Commutativity is especially prone to loops when combined with other rules. It should rarely be a global simp lemma; instead, apply it explicitly with rw where needed.

Prefer single-step rewriting when the transformation is specific:

rw [Nat.add_comm]

This avoids giving the simplifier freedom to explore alternative paths.

Break complex rewrites into ordered steps. Use calc or a sequence of rw calls so that each transformation is intentional. This prevents back-and-forth movement between equivalent forms.

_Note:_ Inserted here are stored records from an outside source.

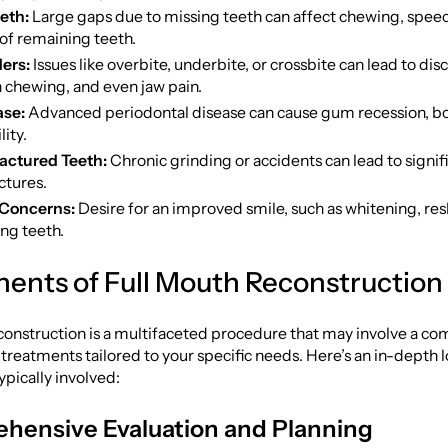
eth:
Large gaps due to missing teeth can affect chewing, speec
of remaining teeth.
ders:
Issues like overbite, underbite, or crossbite can lead to dis
in chewing, and even jaw pain.
se:
Advanced periodontal disease can cause gum recession, bo
ity.
actured Teeth:
Chronic grinding or accidents can lead to signif
ctures.
 Concerns:
Desire for an improved smile, such as whitening, res
ng teeth.
nts of Full Mouth Reconstruction
onstruction is a multifaceted procedure that may involve a co
 treatments tailored to your specific needs. Here’s an in-depth l
pically involved:
hensive Evaluation and Planning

Another source of nontermination is overlapping patterns. If two simp lemmas match the same shape but lead to different results, the simplifier may alternate between them. Ensure that left-hand sides are distinct or that one strictly subsumes the other with a reducing orientation.

Localizing rules reduces risk. Use simp [h] for contextual equalities instead of adding them globally. For temporary behavior, register lemmas with a local attribute:

attribute [local simp] my_rule

Remove them once the goal is solved.

Diagnostic tools help identify problematic rules. The command:

simp?

suggests a minimal set of lemmas for the current goal. If the suggested set excludes a lemma you added, that lemma may be unnecessary or harmful.

Performance is a practical indicator. If simp becomes slow or produces unexpected forms, suspect a loop or a poorly oriented rule. Reduce the simp set and reintroduce lemmas incrementally.

A concise checklist:

  • Orient rules toward simpler forms.
  • Avoid symmetric rules in the simp set.
  • Use simp only for critical steps.
  • Exclude problematic lemmas explicitly.
  • Prefer explicit rw for non-normalizing transformations.
  • Keep rules local when possible.

In summary, rewriting must be directed toward a normal form. Without this discipline, automation becomes unstable. Careful orientation, controlled rule sets, and explicit sequencing ensure termination and predictable behavior.